- Source text -
- Opening Delimiter -

EOS Volcanology Logo EOS Volcanology Slide Set #1
Plumes, Thermal Studies, and Mapping

PLUMES

SLIDE #1 (111K)
Space Shuttle photograph of the Mt. Spurr, Alaska, eruption plume. This view is a good match to the one obtained from TOMS data (Slide #2) on August 20, 1992. The brownish streak on the right half of the image is the volcanic cloud. Space Shuttle image # STS47-151-645, supplied by Cindy Evans, Lockheed Corporation.


SLIDE #2 (114K)
The Total Ozone Mapping Spectrometer (TOMS) on Nimbus 7 recorded the dispersal of the Mt. Spurr plume by mapping the sulfur dioxide released by the eruption. This image shows the plume the day after an eruption on August 19, 1992. Image supplied by Gregg Bluth and Arlin Krueger, NASA Goddard Space Flight Center.


SLIDE #3 (117K)
Daily TOMS observations have been used to study the dispersal of the Mt. Spurr plume. This has practical benefits, because as the plume went across the Midwest, air traffic controllers had to divert many planes going to Chicago over concerns about aircraft engines ingesting the fine ash. This slide shows the daily location of the plume between September 17 and 21, 1992. Image supplied by Gregg Bluth and Arlin Krueger, NASA Goddard Space Flight Center.


SLIDE #4 (73K)
One of the few opportunities to calibrate TOMS observations of sulfur dioxide arose when the Mt. Spurr cloud crossed over Toronto on September 19, 1992. A Brewer spectrometer was looking up at the plume, thereby allowing both the Nimbus 7 and Meteor 3 TOMS instruments to be directly compared with ground observations. Image supplied by Gregg Bluth and Arlin Krueger, NASA Goddard Space Flight Center.


SLIDE #5 (174K)
The dispersal of an eruption plume can also be studied using Advanced Very High Resolution Radiometer (AVHRR) images. Here we see the December 18, 1989, plume of Redoubt volcano, Alaska. The inset at the bottom shows that several distinct portions of the plume can be identified using standard image processing techniques, thereby enabling the change in plume structure (which may be the result of the loss of lithics, or changing aerosol composition) as a function of distance from the vent. Image prepared by Harold Garbeil, University of Hawaii.



THERMAL STUDIES

SLIDE #6 (168K)
The thermal channels of Landsats 4 and 5 can be used to identify areas of active lava flows, and to compare the extent of surface activity on a volcano on different days. Here we see two Landsat Thematic Mapper scenes of Kilauea Volcano, Hawaii. Bands 7, 5 and 3 are shown as red, green and blue. The data were obtained in July and October, 1991. Lava tubes have produced the strong thermal anomaly visible in the July scene. The pattern of hot spots towards the bottom right of the October scene shows that there were active pahoehoe flows at the time of data acquisition. Width of each image is about 15 km. Image prepared by Peter Mouginis-Mark, University of Hawaii.


SLIDE #7 (284K)
Under support from the NASA Geology Program, the University of Hawaii group often visits Kilauea volcano, Hawaii, to monitor the eruptions. Here we see a spectroradiometer being used to measure the temperature of an active lava flow in February, 1992. Photo by Henning Haack, University of Hawaii.

- Closing Delimiter -

- Work request 1 -
In the volcanology slide set, on what date did the Mt. Spurr cloud cross over Toronto?
- Work request 2 -
Shorten the paragraph of the volcanology slide set that begins "Daily TOMS observations have been used", keeping its main facts.
- Work request 3 -
Carry on the volcanology slide set after its last sentence.
The entries that follow are separate from the volcanology slide set.

- Extracted records -
- Opening Delimiter -

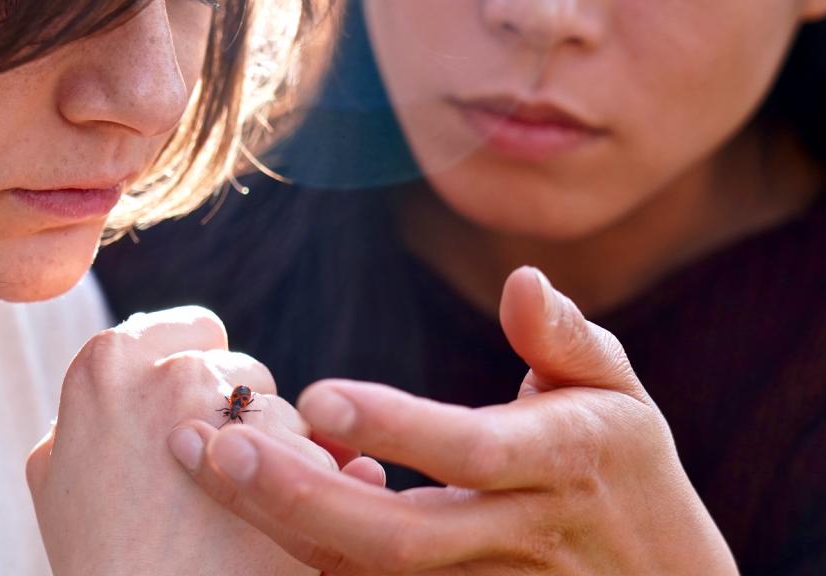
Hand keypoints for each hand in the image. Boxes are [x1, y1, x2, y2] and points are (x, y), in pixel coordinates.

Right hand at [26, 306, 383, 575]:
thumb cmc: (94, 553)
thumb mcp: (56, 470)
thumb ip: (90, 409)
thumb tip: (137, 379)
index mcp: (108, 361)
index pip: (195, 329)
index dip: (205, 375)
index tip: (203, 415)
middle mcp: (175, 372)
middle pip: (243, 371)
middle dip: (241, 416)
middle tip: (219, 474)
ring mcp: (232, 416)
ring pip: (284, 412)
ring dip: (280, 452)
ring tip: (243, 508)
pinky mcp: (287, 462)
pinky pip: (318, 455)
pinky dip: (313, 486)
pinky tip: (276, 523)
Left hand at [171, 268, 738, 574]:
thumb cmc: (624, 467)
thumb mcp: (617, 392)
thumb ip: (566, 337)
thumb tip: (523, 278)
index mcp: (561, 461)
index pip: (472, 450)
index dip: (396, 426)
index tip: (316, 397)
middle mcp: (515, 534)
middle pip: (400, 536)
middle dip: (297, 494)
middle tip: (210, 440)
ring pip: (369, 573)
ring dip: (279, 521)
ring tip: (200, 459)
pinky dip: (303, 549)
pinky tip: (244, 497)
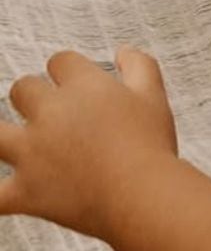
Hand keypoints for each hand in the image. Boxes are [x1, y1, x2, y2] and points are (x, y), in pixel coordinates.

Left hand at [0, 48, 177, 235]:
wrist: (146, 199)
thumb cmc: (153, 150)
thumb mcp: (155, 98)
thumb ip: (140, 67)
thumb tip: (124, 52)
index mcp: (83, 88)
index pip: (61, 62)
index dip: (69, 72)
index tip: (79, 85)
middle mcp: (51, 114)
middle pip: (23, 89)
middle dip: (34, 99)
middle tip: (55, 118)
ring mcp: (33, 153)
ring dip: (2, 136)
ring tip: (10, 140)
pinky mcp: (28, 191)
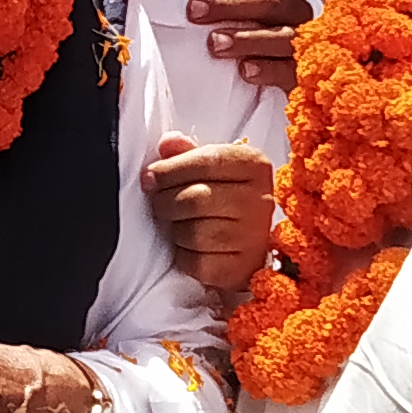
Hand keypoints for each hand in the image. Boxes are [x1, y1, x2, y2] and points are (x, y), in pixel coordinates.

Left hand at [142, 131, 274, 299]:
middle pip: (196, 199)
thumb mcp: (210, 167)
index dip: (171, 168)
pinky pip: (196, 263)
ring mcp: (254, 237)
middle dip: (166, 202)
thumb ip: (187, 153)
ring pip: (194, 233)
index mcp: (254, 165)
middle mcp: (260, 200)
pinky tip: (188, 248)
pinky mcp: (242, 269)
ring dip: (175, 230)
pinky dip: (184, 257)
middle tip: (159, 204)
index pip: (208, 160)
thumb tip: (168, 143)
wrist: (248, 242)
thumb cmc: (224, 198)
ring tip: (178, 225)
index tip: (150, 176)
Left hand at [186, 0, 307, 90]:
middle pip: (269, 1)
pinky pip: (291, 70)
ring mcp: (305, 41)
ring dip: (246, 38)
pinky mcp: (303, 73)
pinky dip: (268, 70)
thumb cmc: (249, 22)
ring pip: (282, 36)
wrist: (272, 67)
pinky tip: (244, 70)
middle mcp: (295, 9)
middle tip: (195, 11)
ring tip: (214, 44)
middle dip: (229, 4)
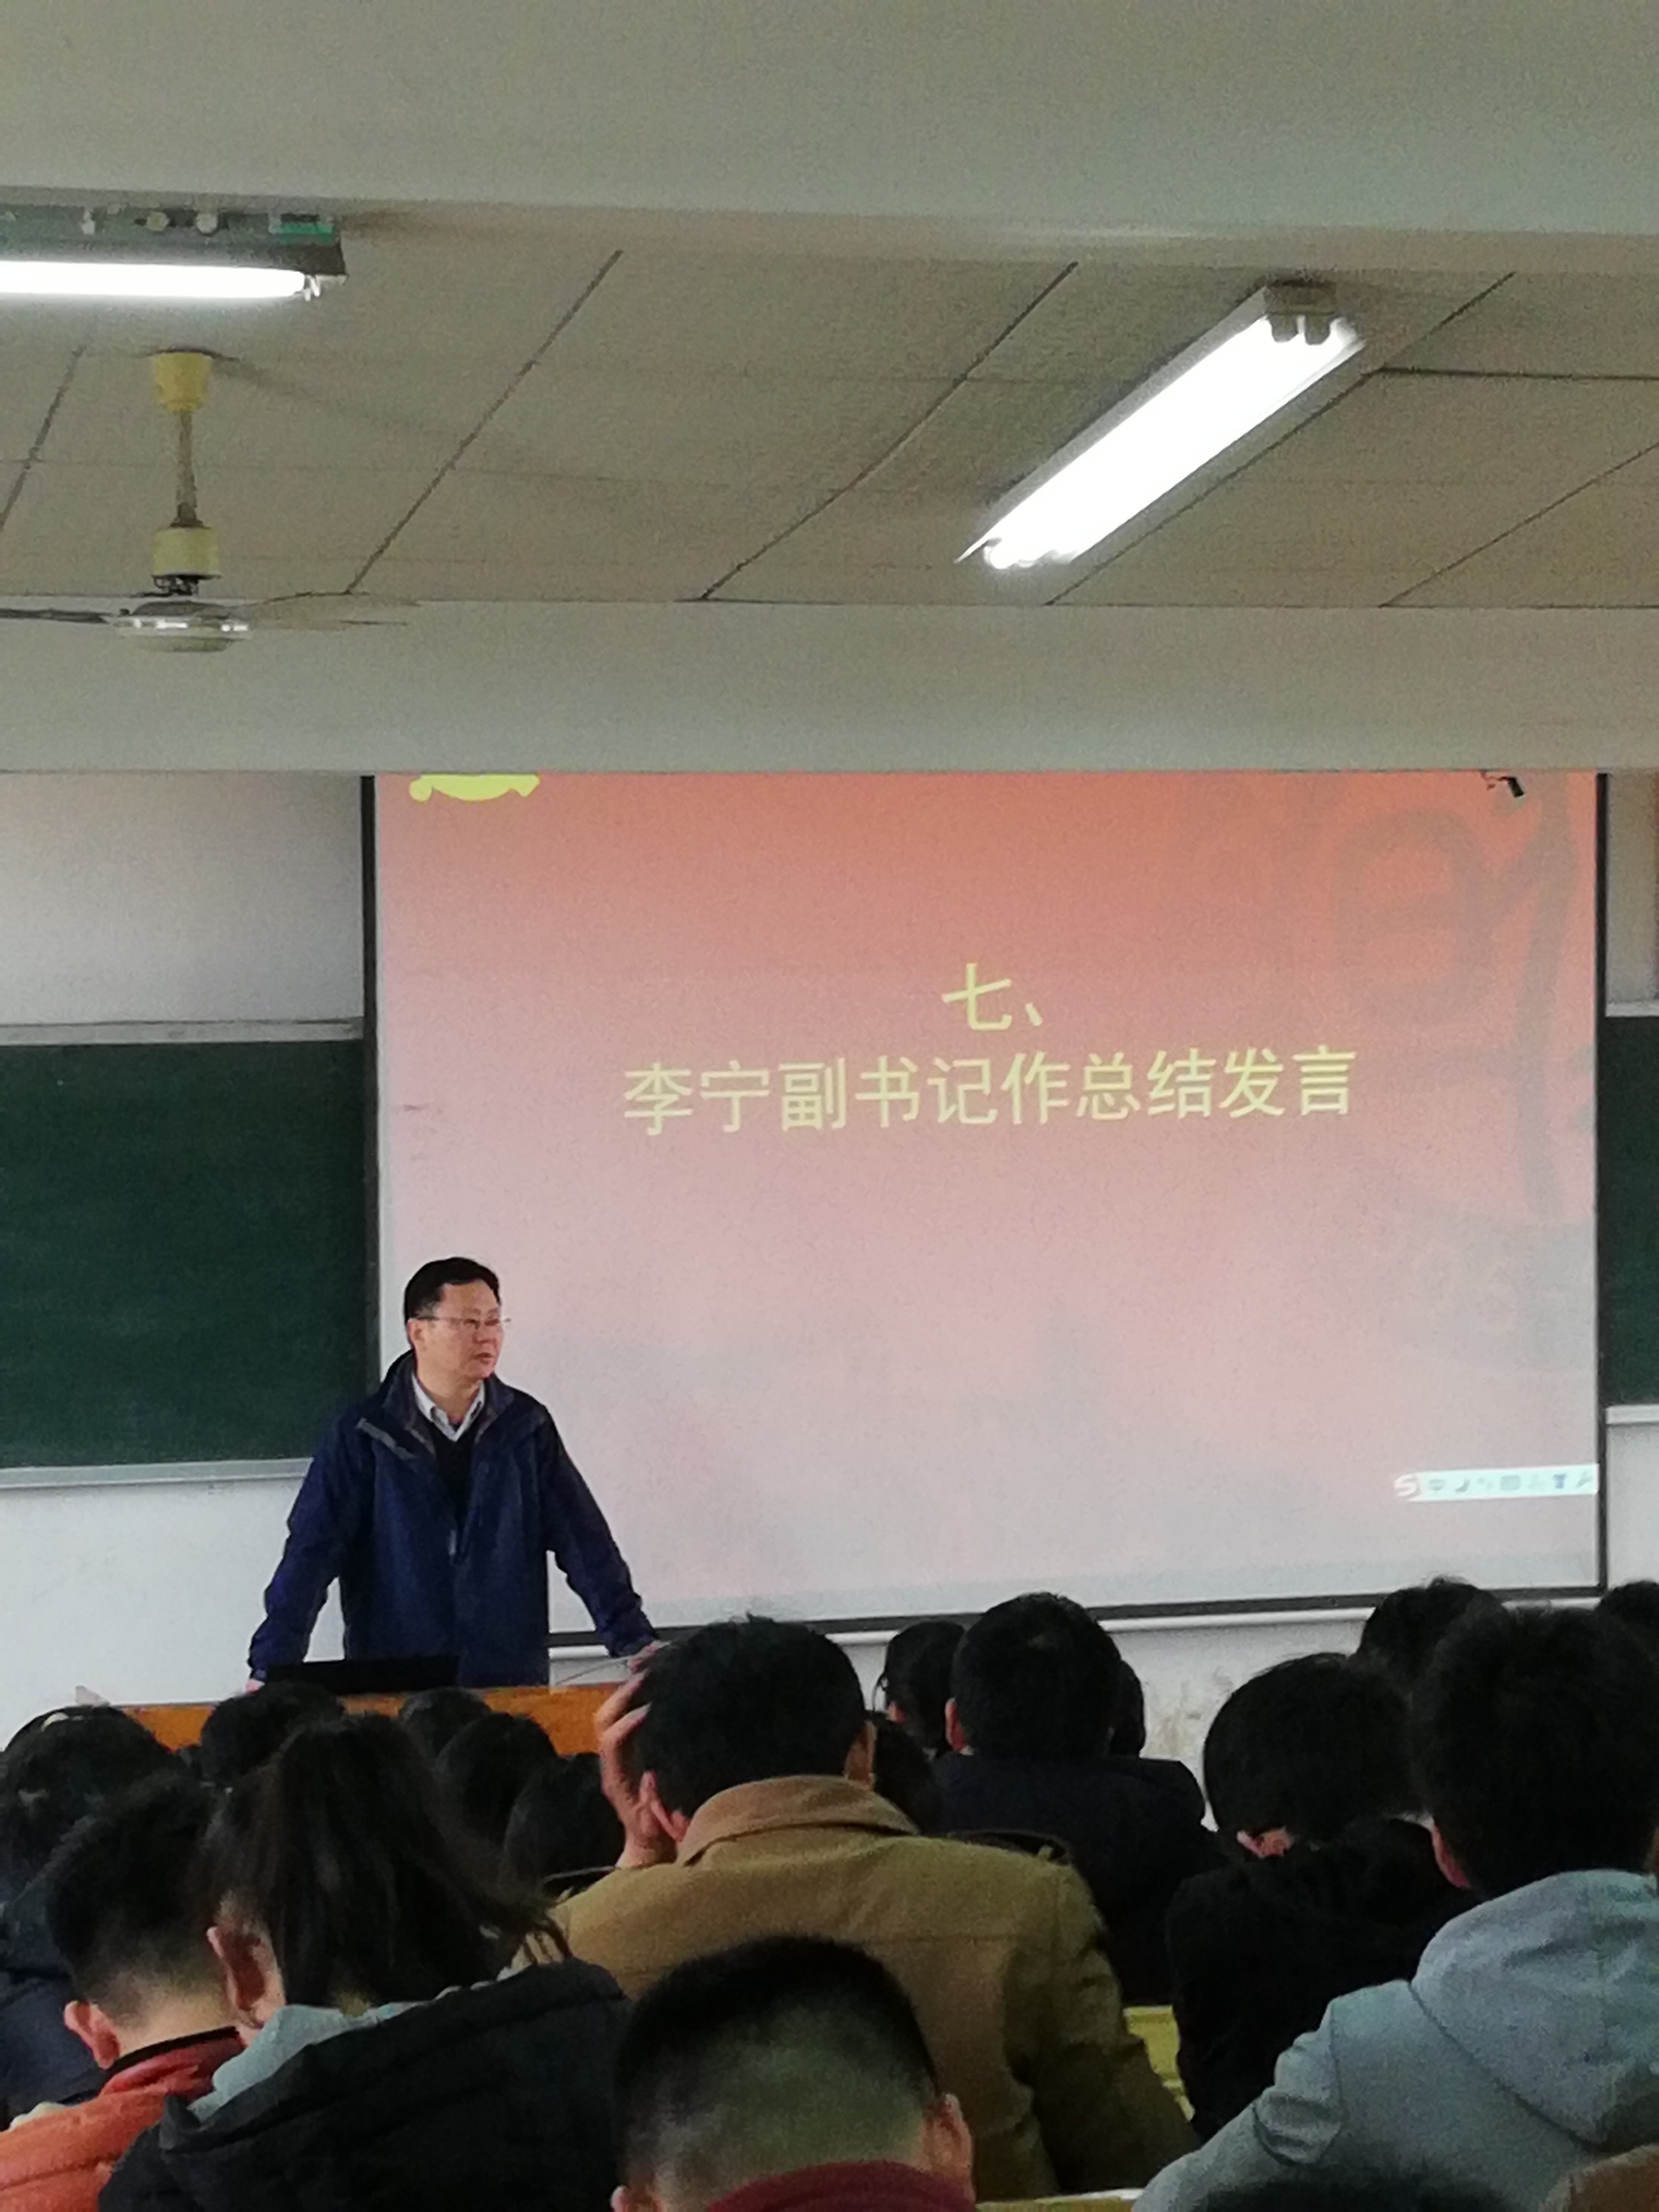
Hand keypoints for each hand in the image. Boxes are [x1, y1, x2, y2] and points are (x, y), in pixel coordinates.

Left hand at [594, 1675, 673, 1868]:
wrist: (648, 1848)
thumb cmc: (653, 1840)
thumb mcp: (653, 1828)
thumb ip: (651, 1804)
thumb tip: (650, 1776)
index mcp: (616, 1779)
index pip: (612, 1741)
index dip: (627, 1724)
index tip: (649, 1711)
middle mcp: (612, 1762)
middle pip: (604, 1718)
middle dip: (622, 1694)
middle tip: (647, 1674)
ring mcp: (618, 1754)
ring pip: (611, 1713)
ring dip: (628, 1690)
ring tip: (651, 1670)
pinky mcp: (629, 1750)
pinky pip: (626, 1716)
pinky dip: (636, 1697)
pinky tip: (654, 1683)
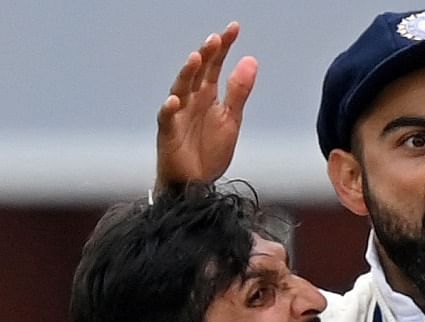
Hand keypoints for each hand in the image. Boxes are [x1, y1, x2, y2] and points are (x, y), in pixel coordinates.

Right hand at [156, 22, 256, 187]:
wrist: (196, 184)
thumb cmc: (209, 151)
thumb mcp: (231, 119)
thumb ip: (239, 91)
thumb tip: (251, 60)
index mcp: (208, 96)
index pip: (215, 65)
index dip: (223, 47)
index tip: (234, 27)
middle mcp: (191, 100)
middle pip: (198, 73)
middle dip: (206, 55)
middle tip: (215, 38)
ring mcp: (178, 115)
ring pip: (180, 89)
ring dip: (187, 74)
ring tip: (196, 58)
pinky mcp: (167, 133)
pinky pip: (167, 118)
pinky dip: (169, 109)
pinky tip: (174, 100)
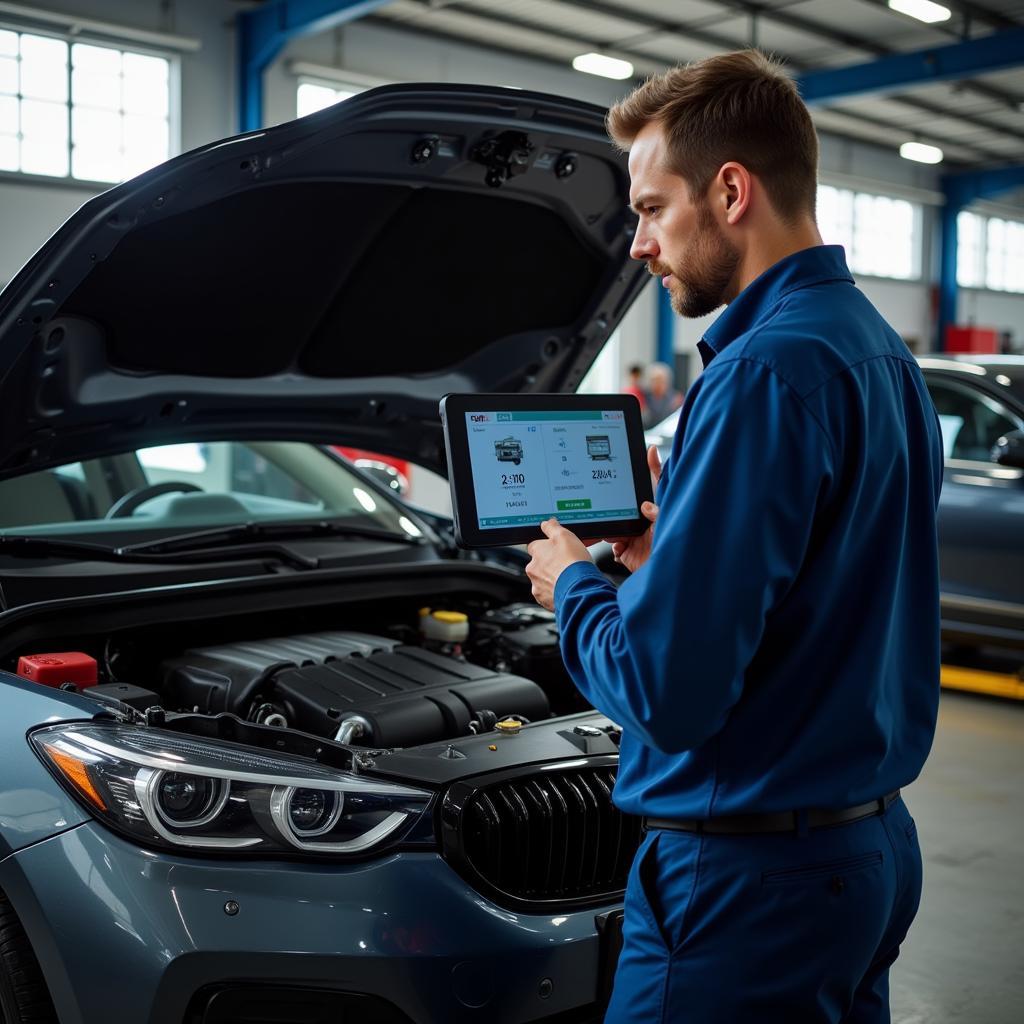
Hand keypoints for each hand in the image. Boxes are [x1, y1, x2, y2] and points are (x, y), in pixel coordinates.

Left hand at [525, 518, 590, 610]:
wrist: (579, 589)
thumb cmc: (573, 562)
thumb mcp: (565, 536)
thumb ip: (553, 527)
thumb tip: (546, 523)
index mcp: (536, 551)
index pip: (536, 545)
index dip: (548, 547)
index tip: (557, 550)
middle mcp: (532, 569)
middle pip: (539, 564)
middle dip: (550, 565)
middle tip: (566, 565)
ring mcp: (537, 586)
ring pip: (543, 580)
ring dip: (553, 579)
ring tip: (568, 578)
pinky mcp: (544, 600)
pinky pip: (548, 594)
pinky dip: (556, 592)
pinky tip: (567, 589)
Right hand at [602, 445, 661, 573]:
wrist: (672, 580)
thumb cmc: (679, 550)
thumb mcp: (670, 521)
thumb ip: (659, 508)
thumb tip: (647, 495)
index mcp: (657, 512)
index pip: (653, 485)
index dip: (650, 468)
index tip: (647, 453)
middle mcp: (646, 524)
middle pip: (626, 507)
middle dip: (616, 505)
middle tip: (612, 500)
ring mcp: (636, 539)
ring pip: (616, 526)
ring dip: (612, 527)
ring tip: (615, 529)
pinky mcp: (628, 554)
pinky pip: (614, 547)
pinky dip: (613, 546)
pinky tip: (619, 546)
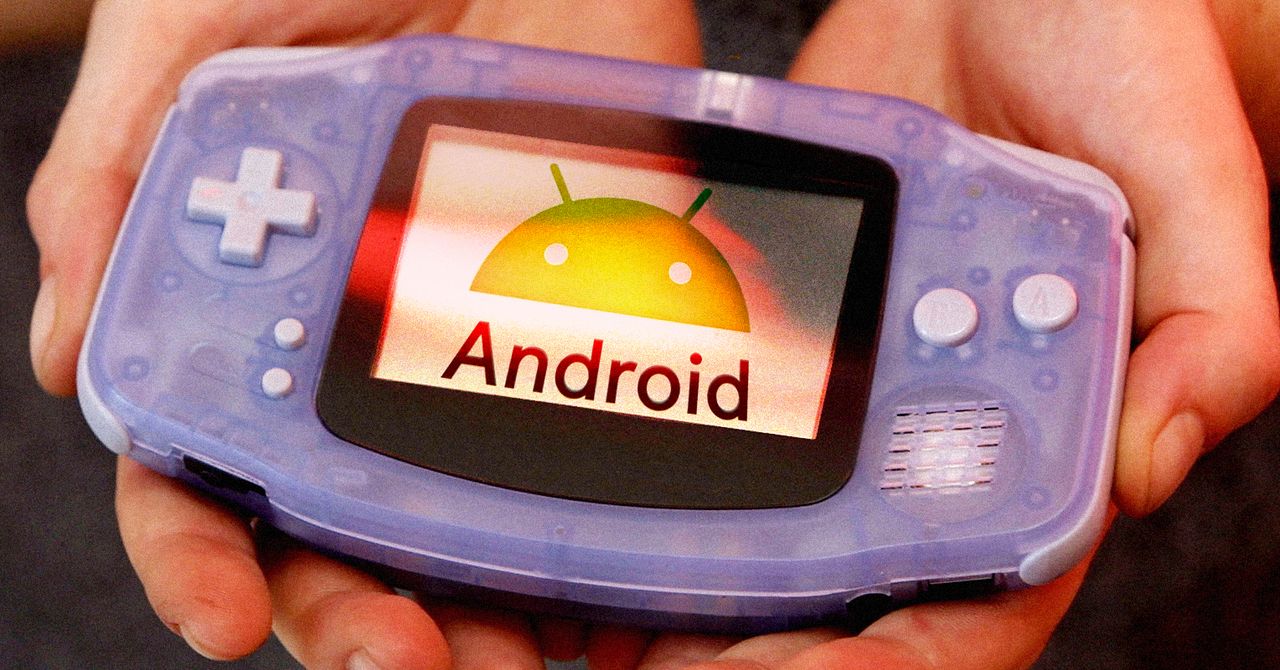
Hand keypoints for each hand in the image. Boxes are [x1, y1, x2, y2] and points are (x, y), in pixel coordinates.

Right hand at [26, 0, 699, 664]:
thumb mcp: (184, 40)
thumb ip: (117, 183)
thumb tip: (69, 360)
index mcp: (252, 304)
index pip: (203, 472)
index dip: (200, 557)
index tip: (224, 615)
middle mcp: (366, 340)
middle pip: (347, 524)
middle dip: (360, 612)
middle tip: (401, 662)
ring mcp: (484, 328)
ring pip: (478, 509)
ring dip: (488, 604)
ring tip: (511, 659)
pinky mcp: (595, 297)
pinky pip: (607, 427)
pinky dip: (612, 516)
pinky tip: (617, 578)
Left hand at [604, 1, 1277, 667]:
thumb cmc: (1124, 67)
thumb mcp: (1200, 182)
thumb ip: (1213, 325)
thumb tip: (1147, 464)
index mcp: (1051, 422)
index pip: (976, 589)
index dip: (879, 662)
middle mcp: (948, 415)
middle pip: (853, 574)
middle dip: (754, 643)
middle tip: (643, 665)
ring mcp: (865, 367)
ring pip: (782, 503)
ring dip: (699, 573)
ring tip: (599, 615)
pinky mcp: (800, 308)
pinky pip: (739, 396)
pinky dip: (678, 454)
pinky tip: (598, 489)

- Closing Delimiter -

- Task answer 1 -
September 19, 1992.

- Task answer 2 -
Daily TOMS observations tracked how the Mt. Spurr plume dispersed. This was useful because, as the plume crossed the Midwest, air traffic controllers diverted many Chicago-bound planes over fears that engines would ingest fine ash. The slide shows the plume's daily position from September 17 to 21, 1992. Image supplied by Gregg Bluth and Arlin Krueger, NASA Goddard Space Flight Center.

- Task answer 3 -
SLIDE #8 (99K)
The spectroradiometer shown in Slide #7 can measure the blackbody curve of a lava flow as a function of time. This lets us compute a cooling rate for the flow (see also Slide #9). Here we see three spectra that were obtained over a period of almost an hour at night (so that there is no solar contamination) on the February 19, 1992, lava flow field. Not only does the total energy (area under the curve) decrease as a function of time, but also the peak in the blackbody curve moves to longer wavelengths, indicating that the flow was cooling.


SLIDE #9 (90K)
The rate of cooling of a pahoehoe lava flow was determined from the data presented in Slide #8. Here we can see the progressive cooling of the surface over a time period of almost an hour. Also shown is the percent area of the hot radiating surface within the field of view (about 2 square meters) of the detector. Notice the small increase in temperature at about 20 minutes; we interpret this to be the result of a small intrusion into the flow field. Data from Flynn and Mouginis-Mark (1992).



MAPPING

SLIDE #10 (135K)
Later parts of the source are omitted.